Unintended Consequences of 100% Commission - Part 2

Pure Commission Plans Are Actually Very Restrictive

This may seem like an odd statement, as many sales leaders think of commission plans as the most unrestricted of plans for the sales reps.  They can sell what they want, how and when they want, right? So how could a commission plan be restrictive?  It’s restrictive in terms of what it allows management to do (or not do) in terms of directing behavior and in terms of plan administration.

First, since this approach means 100% of the employee pay is coming through variable pay, this pay must be paid (at least in the most part) weekly or bi-weekly (as would a normal salary check) so the reps can pay their monthly household bills.  This greatly reduces the choices that management has for calculating incentive pay in any kind of aggregate or goal-driven fashion and reduces the payout to mostly at a transaction level (commonly done on a “per drop” basis for the value of each sale or delivery).  Goal attainment, profitability metrics, customer penetration, or new customer acquisition rewards become tricky under these schemes and often are addressed through complex additions, modifiers or claw backs.  We have seen some plans that have 8 or 9 different metrics on top of the core commission plan that delivered 70% of the employees pay.  Relative to the commission, these elements become more annoyances than anything else and cannot compete with the attention and focus the commission drives to the single transaction level. 

Second, pure commission makes make moving accounts or territories a living nightmare.  Every company we have dealt with struggles with this problem.  Under a pure commission plan when one account moves from Rep A to Rep B, Rep A loses money and Rep B gains money.  This is just the math of how commission plans work.  To combat this inherent inequity, companies come up with complex adjustment or transition schemes that either add fixed pay to compensate for a lost account or reduce the amount of pay generated from a new account inherited. As it’s quite common to adjust territories in the F&B industry, this can amount to the practical elimination of the “pure commission” plan for a big portion of the sales force at any given moment in time.  This makes you wonder if the “pure commission” approach is really having the impact that management thinks it’s having, when so many of the sales force are really under transition pay and, in effect, getting fixed compensation.

Lack of Career Path, Lack of Bench Development for Management

By definition, a 100% commission plan has no salary component and therefore no opportunity for annual salary increases based on job performance.  There is also no opportunity for salary increases from promotion to a higher level of sales rep as these levels don’t typically exist.  This can be a detriment to the retention of top and mid-level performers as most humans look for positive feedback from a variety of sources – not just their pocketbook.  

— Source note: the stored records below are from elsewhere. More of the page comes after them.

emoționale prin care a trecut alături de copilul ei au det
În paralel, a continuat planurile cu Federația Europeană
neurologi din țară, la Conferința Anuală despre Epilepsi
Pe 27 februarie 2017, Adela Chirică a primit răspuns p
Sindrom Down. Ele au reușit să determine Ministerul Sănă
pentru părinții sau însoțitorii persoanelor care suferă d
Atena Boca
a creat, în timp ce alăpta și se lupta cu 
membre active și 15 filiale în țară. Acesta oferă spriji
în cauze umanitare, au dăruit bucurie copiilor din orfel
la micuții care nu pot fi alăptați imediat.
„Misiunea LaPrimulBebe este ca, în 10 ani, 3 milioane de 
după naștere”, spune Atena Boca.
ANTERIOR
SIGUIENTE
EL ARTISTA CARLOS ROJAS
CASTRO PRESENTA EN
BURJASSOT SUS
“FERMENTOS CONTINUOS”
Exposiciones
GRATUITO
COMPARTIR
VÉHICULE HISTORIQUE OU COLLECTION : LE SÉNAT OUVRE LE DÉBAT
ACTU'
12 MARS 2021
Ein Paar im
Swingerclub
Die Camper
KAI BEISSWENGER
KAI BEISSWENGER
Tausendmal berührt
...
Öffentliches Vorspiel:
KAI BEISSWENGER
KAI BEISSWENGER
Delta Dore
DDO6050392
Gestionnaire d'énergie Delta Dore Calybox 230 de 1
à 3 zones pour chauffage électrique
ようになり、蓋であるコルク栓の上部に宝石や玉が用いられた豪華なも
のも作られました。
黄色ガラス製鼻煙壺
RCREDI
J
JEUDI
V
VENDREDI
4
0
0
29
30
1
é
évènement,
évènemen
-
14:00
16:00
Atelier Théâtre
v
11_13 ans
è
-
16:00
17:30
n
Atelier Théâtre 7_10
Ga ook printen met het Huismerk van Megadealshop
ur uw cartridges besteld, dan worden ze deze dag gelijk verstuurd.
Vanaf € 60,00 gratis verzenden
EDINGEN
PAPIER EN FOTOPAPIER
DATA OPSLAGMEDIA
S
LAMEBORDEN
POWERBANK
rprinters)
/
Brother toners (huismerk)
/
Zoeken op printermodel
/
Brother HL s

Further, sales leaders usually start out as sales reps but a lucrative 100% commission plan does not provide a smooth transition to a more typical management compensation plan which is usually much more salary heavy with quarterly or annual bonuses.  The swing can be too extreme both in amount of pay and frequency of pay. Additionally, it’s not unusual for top reps to earn more than managers in a given year, but 100% commission plans, with their tendency to create phantom salaries, can make this a consistent year over year problem so the rep never sees a benefit from moving into management.